* What to produce
Among the entries below, how many lines hold "with"? Only the number is wanted.

Segment Start: Provided data

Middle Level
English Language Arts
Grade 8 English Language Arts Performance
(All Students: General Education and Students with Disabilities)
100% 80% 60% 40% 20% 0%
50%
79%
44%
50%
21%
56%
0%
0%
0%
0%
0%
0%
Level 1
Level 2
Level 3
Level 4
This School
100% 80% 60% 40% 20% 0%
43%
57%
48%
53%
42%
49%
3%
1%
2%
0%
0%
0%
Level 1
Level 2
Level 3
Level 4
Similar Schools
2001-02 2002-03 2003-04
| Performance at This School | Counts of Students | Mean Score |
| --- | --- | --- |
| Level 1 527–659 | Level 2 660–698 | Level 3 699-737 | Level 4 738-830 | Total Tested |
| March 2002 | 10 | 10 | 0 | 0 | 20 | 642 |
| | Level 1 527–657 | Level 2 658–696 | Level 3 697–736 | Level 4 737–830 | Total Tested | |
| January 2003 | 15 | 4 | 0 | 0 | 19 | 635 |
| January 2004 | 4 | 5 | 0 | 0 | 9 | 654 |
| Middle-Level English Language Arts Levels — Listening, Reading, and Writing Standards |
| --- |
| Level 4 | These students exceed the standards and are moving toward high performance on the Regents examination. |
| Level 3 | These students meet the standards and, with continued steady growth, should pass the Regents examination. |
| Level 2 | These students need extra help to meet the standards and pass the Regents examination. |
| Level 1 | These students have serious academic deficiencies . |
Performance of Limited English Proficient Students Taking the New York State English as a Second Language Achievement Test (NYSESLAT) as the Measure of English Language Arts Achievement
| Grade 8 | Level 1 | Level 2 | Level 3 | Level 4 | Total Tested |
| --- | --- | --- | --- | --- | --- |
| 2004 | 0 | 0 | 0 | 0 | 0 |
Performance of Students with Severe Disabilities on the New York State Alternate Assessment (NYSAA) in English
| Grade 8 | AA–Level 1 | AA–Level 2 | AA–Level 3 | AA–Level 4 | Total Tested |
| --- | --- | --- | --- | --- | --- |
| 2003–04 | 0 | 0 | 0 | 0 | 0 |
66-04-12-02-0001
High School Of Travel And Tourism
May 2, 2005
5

Segment End: Provided data

* Reply to the task
3